WORK ORDER
Transcribe verbatim every line from the line containing "FileStream stream = new" to the end of the entries, including both endpoints. Output nothing beyond those lines.

[RECORDS Boundary: Start]

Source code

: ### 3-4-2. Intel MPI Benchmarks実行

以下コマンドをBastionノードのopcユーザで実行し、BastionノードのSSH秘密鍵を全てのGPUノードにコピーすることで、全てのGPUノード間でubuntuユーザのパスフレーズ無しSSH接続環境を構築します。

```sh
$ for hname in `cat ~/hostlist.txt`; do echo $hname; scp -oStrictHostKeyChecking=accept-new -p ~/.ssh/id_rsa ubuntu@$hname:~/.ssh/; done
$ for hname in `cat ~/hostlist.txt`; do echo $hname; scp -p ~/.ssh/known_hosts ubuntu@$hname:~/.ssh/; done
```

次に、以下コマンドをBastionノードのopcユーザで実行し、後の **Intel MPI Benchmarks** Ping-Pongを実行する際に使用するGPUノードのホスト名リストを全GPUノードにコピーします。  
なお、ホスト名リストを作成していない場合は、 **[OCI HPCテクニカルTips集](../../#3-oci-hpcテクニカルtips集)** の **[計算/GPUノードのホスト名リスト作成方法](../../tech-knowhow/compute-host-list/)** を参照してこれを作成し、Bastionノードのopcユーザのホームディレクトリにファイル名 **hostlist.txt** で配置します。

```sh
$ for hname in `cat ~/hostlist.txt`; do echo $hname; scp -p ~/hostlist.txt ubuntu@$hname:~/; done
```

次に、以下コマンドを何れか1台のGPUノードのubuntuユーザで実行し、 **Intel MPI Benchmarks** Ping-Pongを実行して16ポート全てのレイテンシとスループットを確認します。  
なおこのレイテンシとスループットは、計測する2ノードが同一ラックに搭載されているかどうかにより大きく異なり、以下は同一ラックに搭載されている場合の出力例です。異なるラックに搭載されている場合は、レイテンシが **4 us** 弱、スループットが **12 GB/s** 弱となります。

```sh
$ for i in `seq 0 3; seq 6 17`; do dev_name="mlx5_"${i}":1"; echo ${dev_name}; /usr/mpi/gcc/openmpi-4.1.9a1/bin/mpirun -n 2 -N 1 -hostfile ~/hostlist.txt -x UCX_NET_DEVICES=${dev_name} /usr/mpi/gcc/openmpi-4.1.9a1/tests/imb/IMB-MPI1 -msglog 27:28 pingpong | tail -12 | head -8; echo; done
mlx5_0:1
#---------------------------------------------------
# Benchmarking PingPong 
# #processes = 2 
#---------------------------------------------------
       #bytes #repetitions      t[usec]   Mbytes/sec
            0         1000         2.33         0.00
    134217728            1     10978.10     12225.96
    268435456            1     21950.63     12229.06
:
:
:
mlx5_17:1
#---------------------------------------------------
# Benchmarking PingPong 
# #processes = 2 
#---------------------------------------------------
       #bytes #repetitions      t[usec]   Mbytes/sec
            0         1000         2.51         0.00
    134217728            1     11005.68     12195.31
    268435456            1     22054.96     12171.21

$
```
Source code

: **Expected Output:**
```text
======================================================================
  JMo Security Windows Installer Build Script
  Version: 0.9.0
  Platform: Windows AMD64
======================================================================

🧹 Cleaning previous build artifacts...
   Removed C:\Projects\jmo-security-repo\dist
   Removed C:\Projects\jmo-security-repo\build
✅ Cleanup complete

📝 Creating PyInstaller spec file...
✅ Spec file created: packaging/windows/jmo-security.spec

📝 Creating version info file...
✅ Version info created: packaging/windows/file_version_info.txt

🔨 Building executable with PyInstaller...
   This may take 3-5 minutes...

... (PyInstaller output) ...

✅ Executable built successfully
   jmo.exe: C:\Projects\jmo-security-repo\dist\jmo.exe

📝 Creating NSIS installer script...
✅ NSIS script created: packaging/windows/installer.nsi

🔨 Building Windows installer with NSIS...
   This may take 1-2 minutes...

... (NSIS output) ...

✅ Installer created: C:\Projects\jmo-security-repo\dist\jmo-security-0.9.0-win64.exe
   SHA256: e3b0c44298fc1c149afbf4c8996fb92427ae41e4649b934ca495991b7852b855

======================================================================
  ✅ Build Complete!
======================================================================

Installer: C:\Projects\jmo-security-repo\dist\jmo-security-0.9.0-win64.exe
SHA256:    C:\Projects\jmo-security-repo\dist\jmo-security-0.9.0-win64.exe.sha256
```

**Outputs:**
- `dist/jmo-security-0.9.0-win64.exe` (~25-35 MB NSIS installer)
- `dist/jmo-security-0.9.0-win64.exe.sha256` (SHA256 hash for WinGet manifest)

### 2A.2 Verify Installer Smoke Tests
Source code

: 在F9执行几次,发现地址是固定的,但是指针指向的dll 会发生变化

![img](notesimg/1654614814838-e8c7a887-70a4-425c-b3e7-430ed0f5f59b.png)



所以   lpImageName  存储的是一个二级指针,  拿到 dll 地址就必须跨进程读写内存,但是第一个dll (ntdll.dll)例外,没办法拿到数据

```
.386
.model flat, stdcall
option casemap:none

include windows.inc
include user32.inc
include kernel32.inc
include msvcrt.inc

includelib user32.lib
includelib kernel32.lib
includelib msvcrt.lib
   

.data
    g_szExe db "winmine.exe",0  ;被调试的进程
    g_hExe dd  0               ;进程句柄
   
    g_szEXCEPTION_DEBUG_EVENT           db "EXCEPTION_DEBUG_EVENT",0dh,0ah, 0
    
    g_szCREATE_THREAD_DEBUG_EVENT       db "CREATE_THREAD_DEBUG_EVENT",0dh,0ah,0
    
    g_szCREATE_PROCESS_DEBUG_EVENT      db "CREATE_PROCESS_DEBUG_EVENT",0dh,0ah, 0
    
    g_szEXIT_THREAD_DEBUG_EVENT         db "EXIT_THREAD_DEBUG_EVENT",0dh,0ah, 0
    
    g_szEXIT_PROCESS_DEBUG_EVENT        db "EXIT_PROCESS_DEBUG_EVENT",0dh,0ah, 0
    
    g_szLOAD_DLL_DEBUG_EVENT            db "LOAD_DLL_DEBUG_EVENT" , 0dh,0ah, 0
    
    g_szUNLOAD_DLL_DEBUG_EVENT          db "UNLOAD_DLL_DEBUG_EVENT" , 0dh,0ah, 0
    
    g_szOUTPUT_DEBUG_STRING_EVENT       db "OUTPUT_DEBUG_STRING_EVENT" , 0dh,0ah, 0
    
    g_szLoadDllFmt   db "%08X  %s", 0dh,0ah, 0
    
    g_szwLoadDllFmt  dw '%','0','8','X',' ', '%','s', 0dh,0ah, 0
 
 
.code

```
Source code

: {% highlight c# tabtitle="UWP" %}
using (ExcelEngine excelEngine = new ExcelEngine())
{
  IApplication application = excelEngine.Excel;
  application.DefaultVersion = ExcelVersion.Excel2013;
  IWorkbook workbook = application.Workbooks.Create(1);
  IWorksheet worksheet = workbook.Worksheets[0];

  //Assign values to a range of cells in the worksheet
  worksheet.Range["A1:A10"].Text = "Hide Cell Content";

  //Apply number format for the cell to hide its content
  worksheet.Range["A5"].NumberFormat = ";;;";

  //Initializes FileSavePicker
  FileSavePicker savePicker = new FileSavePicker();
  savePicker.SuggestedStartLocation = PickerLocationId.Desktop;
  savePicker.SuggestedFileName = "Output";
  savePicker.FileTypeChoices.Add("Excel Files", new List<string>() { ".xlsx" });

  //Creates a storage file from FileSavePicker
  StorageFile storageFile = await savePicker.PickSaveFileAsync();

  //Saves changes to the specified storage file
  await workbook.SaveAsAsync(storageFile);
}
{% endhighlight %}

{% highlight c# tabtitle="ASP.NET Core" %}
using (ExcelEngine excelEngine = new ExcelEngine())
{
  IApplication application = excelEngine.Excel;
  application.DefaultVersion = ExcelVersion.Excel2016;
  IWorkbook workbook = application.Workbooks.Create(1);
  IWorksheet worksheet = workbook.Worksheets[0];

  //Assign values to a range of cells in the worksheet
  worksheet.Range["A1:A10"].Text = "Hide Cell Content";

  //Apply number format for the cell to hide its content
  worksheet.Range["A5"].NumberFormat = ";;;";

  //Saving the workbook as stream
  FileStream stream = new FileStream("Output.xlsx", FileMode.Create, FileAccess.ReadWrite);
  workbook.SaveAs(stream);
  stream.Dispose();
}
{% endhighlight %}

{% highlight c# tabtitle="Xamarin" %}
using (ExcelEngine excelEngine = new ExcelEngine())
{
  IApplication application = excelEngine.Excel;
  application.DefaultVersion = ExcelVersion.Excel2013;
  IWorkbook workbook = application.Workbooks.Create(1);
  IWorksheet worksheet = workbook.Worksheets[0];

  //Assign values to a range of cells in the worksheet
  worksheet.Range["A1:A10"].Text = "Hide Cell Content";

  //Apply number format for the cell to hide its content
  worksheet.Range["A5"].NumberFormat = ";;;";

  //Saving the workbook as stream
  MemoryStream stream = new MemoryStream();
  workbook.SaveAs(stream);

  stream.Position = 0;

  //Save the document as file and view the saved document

[RECORDS Boundary: End]

EXPECTED ANSWER
  FileStream stream = new FileStream("Output.xlsx", FileMode.Create, FileAccess.ReadWrite);
  workbook.SaveAs(stream);
  stream.Dispose();
}
{% endhighlight %}

{% highlight c# tabtitle="Xamarin" %}
using (ExcelEngine excelEngine = new ExcelEngine())
{
  IApplication application = excelEngine.Excel;
  application.DefaultVersion = ExcelVersion.Excel2013;
  IWorkbook workbook = application.Workbooks.Create(1);
  IWorksheet worksheet = workbook.Worksheets[0];

  //Assign values to a range of cells in the worksheet
  worksheet.Range["A1:A10"].Text = "Hide Cell Content";

  //Apply number format for the cell to hide its content
  worksheet.Range["A5"].NumberFormat = ";;;";

  //Saving the workbook as stream
  MemoryStream stream = new MemoryStream();
  workbook.SaveAs(stream);

  stream.Position = 0;

  //Save the document as file and view the saved document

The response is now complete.